Methods: S. mutans KCTC3065 was maintained in 0.5% glucose and 1% xylitol (Sigma Chemical, MO, USA) containing TYE (BD Difco, MD, USA) media during 30d at 37°C 10% CO2 to form X-R. The same procedures without xylitol were repeated for the formation of X-S. Both were cultured in 0.5% glucose with or without 1% xylitol containing TYE media overnight and total RNA was extracted by TriReagent (Molecular Research Center, OH, USA). Probes which prepared with RNA from X-S as control was labeled with Cy3 dye (Arersham Pharmacia, Up-psala, Sweden) and X-R as references were labeled with Cy5. DNA chip (Mycroarray.com, MI, USA) was hybridized for 18-20h at 42°C. To identify of the results for DNA chip, RT-PCR was performed.

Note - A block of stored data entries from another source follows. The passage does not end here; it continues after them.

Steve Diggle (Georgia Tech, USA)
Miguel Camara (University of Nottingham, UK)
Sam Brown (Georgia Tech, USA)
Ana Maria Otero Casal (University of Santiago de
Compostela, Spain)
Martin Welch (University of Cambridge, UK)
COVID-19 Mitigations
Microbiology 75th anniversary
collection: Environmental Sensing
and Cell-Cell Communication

Results: A total of 277 genes of DNA chip data were significant increased or decreased in X-R. There is a total of 174 X-R up-regulated genes and a total of 103 down-regulated genes. The most abundant increased genes in X-R were related to cell envelope, cellular processes, DNA metabolism, transcription, and protein folding and stabilization. The decreased genes in X-R were related to amino acid biosynthesis, toxin production and resistance, energy metabolism, ribosomal proteins synthesis, and signal transduction.
Conclusion: These results indicate that the difference of gene expression profile of X-S and X-R may be in existence. In particular, results of this study for X-R up-regulated genes have a lot of similarities with the published xylitol-related researches and other functional studies.